Police will ring every doorbell and use helicopters with heat-sensing cameras to make sure nobody is in the area before they diffuse the bomb, and anyone who refuses to leave would be forcibly removed.
Bomb technicians had been scheduled to begin work shortly after noon (1000 GMT), but the fire department said there were delays as some people refused to leave.
Authorities in recent days have evacuated residents of nursing homes and hospital patients from the area ahead of today's planned disposal efforts. In Frankfurt, some 60,000 were ordered to leave a 1-mile radius around the site where a 1.8-ton British bomb was to be disposed of Sunday.

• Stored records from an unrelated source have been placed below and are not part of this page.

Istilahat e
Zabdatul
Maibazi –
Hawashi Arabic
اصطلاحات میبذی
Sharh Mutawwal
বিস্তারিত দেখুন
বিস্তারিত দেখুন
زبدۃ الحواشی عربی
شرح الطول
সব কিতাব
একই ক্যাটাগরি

The evacuation area includes Germany's central bank which houses half the country's gold reserves.
A steady flow of people filed into a temporary shelter at Frankfurt's trade fair site, with bananas and beverages on offer.
Officials have moved quickly to safely dispose of the bomb, amid concerns that an uncontrolled explosion would destroy an entire block of buildings.
More than 2,000 tonnes of live bombs and munitions are found each year in Germany, even under buildings. Allied forces carried out a heavy bombing campaign, and between 10 per cent and 30 per cent of the bombs that were dropped did not explode.
The Sunday evacuation is the largest seen in Germany since the war.
Roads and transport systems will also be closed, and air traffic in the evacuation zone may be affected.